И она нашлась, как только он вспомнил Заховая и пилотку, по-гусарски брошенную ему в лицо. Ведь точно, застрелись — такого наплетут вокруг! Припомнят драки-поединки в суворовском, а депутат Госдумы будет в восторге от его смерти! И вообще, пуля в лоб, это слишком примитивно и гнусно, особенно на трезвую голову. Если уж стреляться, то водку надо брать настоящую, монопольную, а не сучковский самопал. Умирать надо красиво, не на дуэли с подлым особистом: во-первых, мастер тайных дел — человек не благородный по своей сути, и устраивать поединок с ним пошло, во-вторых, струсит, не встанет к барьеру и, чтобы оправдаться, отправит под арест на гауптвахту. И из окна выбрасываться, как психопатической студентке, тоже не дело, впрочем как и пихать голову в петлю — вешаться это вообще удел конченных неудачников!

А вот, например, пройти реабилитацию, отдохнуть, получить допуск к полетам, и, когда появится топливо, взлететь и не выйти из штопора…
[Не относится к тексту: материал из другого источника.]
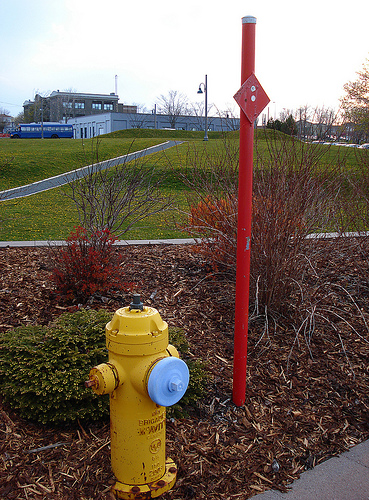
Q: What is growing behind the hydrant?
A: Bush.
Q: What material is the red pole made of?
A: Metal.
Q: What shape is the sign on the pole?
A: Diamond.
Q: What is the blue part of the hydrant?
A: Cap.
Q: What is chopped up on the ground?
A: Mulch.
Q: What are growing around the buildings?
A: Trees.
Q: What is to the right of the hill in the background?
A: Parking lot.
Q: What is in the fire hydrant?
A: Water.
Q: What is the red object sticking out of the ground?
A: A metal pole.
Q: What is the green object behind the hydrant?
A: A bush.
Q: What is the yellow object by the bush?
A: A hydrant.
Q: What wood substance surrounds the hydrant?
A: Mulch.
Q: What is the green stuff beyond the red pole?
A: Grass.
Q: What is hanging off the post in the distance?
A: A lamp.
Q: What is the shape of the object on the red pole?
A: A diamond.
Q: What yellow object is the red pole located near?
A: A hydrant.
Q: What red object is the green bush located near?
A: A metal pole.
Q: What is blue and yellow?
A: Fire hydrant.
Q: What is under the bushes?
A: Mulch.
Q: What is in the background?
A: Two separate sections of a school building.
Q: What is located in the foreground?
A: Fire hydrant.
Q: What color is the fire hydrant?
A: Yellow.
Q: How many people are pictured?
A: None.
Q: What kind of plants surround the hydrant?
A: Bushes.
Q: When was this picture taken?
A: Daytime.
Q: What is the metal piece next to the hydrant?
A: Pole.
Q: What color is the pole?
A: Red.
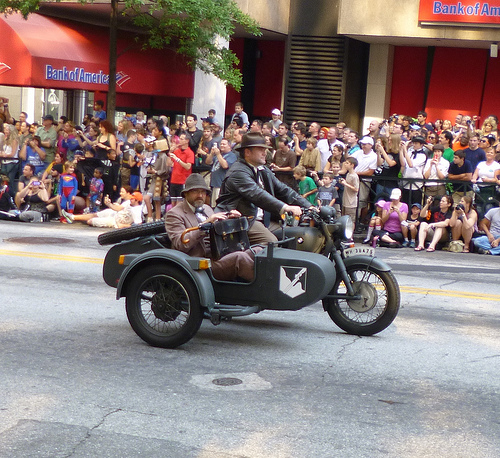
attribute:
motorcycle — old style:
[90, 196, 407, 358]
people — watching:
[3, 98, 216, 186]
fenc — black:
[360, 170, 451, 199]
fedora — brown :
[233, 128, 281, 151]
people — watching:
[292, 109, 499, 224]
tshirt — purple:
[377, 201, 410, 230]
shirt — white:
[421, 155, 454, 189]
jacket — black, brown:
[211, 160, 314, 228]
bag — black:
[206, 219, 249, 256]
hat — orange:
[390, 46, 499, 115]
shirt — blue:
[446, 150, 483, 193]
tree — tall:
[6, 2, 257, 112]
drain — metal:
[206, 370, 246, 394]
И никто никогда не узнает, гибель это или добровольный уход из мира.

Он тут же и в прямом смысле похоронил саму идею стреляться — закопал “Бизона” в мусор — подальше от соблазна, мало ли, попадет нормальная, монопольная водка и снова сыграет неуправляемая, доставшаяся по наследству натура? — и облегченный, пошел назад.

Снежный заряд пронесло, ветер сразу же потеплел и принялся слизывать наметенные на зеленеющую землю сугробы. Кажется, светало, или небо, освободившись от зимних туч, прояснилось, и когда Шабанов подошел к командирскому дому, увидел гаснущие звезды и почувствовал, как клонит в сон. На машину возле подъезда и двух офицеров из комендантской роты он не обратил внимания, тяжело переставляя ноги, поднялся к своей квартире, отомкнул замки и толкнул дверь.

В передней стояли Заховай со своим помощником.

— Руки! — чуть ли не в голос потребовали оба. — Покажи руки!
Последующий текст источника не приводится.